* _EXTRACT TO READ_:
---------------

Saturday, January 4, 2014

Other People

Julian Baggini has an interesting review at the Financial Times of three new books about human sociality. I was struck by this passage on a book by Matthew Lieberman about the neurobiology of our social interactions:
Most neuroscientists believe we have a dedicated system for social reasoning, quite different to the one that is used for non-social thinking. . . . Lieberman says that brains “experience threats to our social connections in much the same way they experience physical pain”, and that some brain scans of social and physical pain are indistinguishable. The visceral nature of emotional hurt might well explain why one survey found that more people feared public speaking than death, or why languages around the world use metaphors such as a broken heart, a punch in the gut or a slap in the face. . . .

---------------

* _DATASET RECORDS_:
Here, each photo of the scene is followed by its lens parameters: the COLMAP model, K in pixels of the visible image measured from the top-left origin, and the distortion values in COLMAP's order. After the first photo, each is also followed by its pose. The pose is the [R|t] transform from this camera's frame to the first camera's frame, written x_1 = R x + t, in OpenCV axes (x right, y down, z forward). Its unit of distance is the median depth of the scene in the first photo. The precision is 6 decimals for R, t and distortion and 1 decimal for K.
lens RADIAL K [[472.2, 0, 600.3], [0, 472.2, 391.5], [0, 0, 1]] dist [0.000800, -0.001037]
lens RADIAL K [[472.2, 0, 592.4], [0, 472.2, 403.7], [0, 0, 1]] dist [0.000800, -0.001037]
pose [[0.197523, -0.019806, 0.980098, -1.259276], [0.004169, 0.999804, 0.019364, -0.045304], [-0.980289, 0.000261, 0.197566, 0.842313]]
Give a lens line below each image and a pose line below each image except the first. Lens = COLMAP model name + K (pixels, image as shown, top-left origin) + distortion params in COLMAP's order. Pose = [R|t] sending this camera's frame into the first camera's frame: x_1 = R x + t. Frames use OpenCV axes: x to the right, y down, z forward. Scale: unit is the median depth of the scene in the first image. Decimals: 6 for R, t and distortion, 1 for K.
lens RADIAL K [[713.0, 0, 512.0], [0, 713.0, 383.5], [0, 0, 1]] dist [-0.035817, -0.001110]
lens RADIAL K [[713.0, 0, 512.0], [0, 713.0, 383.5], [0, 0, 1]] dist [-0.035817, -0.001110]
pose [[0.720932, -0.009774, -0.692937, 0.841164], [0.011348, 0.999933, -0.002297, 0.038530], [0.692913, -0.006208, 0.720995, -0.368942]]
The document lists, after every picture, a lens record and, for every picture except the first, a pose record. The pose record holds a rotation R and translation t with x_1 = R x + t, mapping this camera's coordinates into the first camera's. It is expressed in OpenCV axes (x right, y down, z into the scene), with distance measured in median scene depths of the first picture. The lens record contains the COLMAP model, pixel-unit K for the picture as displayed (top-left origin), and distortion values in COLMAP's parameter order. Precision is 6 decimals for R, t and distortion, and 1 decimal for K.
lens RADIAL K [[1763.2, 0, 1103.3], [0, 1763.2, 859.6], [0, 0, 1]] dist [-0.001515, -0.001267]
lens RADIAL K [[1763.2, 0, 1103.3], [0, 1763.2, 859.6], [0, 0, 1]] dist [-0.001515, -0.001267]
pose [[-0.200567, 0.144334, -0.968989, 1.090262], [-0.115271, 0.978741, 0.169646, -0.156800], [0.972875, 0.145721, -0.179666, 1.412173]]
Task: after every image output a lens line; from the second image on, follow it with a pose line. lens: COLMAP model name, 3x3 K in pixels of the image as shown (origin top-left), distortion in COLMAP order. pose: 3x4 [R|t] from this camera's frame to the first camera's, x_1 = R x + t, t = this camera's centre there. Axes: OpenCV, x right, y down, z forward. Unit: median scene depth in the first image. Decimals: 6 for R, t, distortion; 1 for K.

---------------

* _INSTRUCTIONS FOR THE TASK_: Quote the blog post on human sociality between "Saturday, January 4, 2014" and "the face. . . .", inclusive. The entries above are separate material and have no connection to the blog post on human sociality.

* _ANSWER TO THE EXERCISE_:
Saturday, January 4, 2014

Other People

Julian Baggini has an interesting review at the Financial Times of three new books about human sociality. I was struck by this passage on a book by Matthew Lieberman about the neurobiology of our social interactions:
Most neuroscientists believe we have a dedicated system for social reasoning, quite different to the one that is used for non-social thinking. . . . Lieberman says that brains “experience threats to our social connections in much the same way they experience physical pain”, and that some brain scans of social and physical pain are indistinguishable. The visceral nature of emotional hurt might well explain why one survey found that more people feared public speaking than death, or why languages around the world use metaphors such as a broken heart, a punch in the gut or a slap in the face. . . .